Elemental Analysis Testing: Add it to Your Engine Coolant Report

Is Elemental Analysis Testing Included in Your Engine Coolant Report?

Do you get a physical every year? How about a routine blood test? Elemental Analysis is similar to having your blood drawn for a yearly physical. Just as the bloodwork will provide more details to your physician on how your body is functioning, the elemental analysis testing will provide more details on the equipment’s overall system health. If elemental analysis testing isn’t included in your routine fluid analysis, information regarding corrosion/wear, contamination and certain fluid properties will not be able to be monitored. Cooling system concerns are a leading factor to how well the equipment effectively can perform. Adding elemental analysis testing will identify corrosion, mechanical issues, contamination and other possible fluid properties in the sample.

With majority of engine failures traced back to cooling system, predominantly due to overheating events, proper coolant analysis testing should be performed on all samples. When proper testing is not included, the missing information will hinder the laboratory’s maintenance recommendations as the possible root cause for concerns may not be identified. Ultimately, not identifying the root cause will lead to higher downtimes and engine failures.

--------------------------------------------------

(WHAT TO WORK ON)
Please extend the piece on elemental analysis testing for engine coolant, picking up from where it stops. The listing after this text isn't needed.

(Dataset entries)
--------------------------------------------------

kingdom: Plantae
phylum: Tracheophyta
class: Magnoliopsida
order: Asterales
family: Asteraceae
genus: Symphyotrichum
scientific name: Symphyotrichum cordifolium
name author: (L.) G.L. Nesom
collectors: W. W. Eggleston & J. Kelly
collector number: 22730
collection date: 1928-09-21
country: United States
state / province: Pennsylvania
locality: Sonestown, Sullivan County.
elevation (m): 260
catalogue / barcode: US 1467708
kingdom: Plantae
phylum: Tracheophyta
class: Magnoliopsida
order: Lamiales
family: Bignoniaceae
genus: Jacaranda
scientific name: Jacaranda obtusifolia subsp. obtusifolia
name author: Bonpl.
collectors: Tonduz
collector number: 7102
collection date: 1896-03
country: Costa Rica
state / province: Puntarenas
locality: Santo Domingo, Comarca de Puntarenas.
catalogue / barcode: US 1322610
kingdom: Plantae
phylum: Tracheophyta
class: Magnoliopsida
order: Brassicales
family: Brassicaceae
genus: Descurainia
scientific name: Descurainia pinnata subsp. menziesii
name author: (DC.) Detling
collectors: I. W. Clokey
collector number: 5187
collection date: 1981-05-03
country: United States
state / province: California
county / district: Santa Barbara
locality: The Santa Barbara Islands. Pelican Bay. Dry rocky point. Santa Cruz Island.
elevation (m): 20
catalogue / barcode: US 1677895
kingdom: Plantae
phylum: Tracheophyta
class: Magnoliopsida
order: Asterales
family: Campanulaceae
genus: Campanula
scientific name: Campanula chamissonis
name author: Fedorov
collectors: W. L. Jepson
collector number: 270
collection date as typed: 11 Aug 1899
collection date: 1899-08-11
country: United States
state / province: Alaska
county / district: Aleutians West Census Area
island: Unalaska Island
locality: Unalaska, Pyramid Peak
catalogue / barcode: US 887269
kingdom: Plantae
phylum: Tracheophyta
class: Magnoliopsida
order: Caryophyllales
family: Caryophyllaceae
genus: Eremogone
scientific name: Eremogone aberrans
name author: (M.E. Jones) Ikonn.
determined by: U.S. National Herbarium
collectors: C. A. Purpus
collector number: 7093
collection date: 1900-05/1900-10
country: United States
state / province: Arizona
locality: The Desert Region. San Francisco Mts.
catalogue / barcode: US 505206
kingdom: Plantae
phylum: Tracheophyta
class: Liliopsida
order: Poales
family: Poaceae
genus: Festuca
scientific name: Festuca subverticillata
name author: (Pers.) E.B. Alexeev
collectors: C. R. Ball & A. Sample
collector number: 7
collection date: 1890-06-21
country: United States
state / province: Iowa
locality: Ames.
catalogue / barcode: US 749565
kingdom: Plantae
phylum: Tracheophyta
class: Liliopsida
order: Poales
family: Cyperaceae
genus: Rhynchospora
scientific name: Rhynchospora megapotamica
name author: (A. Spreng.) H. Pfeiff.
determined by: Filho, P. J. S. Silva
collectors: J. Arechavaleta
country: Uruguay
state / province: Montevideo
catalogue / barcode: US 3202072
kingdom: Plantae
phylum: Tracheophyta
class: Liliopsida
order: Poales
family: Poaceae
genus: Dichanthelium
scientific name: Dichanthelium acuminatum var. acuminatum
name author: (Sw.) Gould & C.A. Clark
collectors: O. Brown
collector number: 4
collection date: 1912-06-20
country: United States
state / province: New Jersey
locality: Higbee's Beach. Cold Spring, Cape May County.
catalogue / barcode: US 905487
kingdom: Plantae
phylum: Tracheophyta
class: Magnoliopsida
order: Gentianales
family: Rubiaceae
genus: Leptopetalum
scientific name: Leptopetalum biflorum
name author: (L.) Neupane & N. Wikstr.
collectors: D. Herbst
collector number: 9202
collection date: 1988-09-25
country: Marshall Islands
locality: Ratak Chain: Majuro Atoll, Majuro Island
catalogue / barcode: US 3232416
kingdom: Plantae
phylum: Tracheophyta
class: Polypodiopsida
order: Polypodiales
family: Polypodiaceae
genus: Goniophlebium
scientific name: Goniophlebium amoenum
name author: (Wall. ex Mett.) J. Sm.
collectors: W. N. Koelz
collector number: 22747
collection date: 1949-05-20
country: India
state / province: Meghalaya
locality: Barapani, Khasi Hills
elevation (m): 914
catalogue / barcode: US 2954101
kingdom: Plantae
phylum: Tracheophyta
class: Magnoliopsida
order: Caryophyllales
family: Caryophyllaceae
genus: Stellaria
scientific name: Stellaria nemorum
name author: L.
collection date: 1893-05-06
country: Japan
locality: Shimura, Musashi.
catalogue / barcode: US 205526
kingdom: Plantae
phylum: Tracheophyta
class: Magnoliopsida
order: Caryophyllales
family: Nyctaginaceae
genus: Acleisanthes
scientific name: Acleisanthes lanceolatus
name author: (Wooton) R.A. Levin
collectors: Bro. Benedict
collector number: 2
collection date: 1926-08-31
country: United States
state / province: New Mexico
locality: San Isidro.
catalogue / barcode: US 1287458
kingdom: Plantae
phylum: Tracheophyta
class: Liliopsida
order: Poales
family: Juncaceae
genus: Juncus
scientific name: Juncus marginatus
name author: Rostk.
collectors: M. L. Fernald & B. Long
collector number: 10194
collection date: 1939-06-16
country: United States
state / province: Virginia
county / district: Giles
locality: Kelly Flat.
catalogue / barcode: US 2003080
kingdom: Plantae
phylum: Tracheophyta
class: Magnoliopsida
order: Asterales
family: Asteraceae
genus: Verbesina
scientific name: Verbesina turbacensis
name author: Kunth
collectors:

--------------------------------------------------

(RESULT FOR THIS TASK)
How to Add Elemental Analysis

Reach out today to review if your fluid analysis program includes the proper testing that will best benefit your program. Including elemental analysis testing within your program will help identify if concerns are present in the cooling system. When specific issues are identified correction can be performed to reduce further potential damage to the equipment. Elemental analysis testing should be included on all samples submitted to the laboratory as this testing will provide critical information regarding the equipment’s overall system health. Catching early system concerns and performing proper corrections will assist with maintaining proper cooling system function reducing unexpected downtimes and engine failures.

Check out our Technical Bulletin to find out more information on the Benefits of Elemental Analysis Testing on Engine Coolants.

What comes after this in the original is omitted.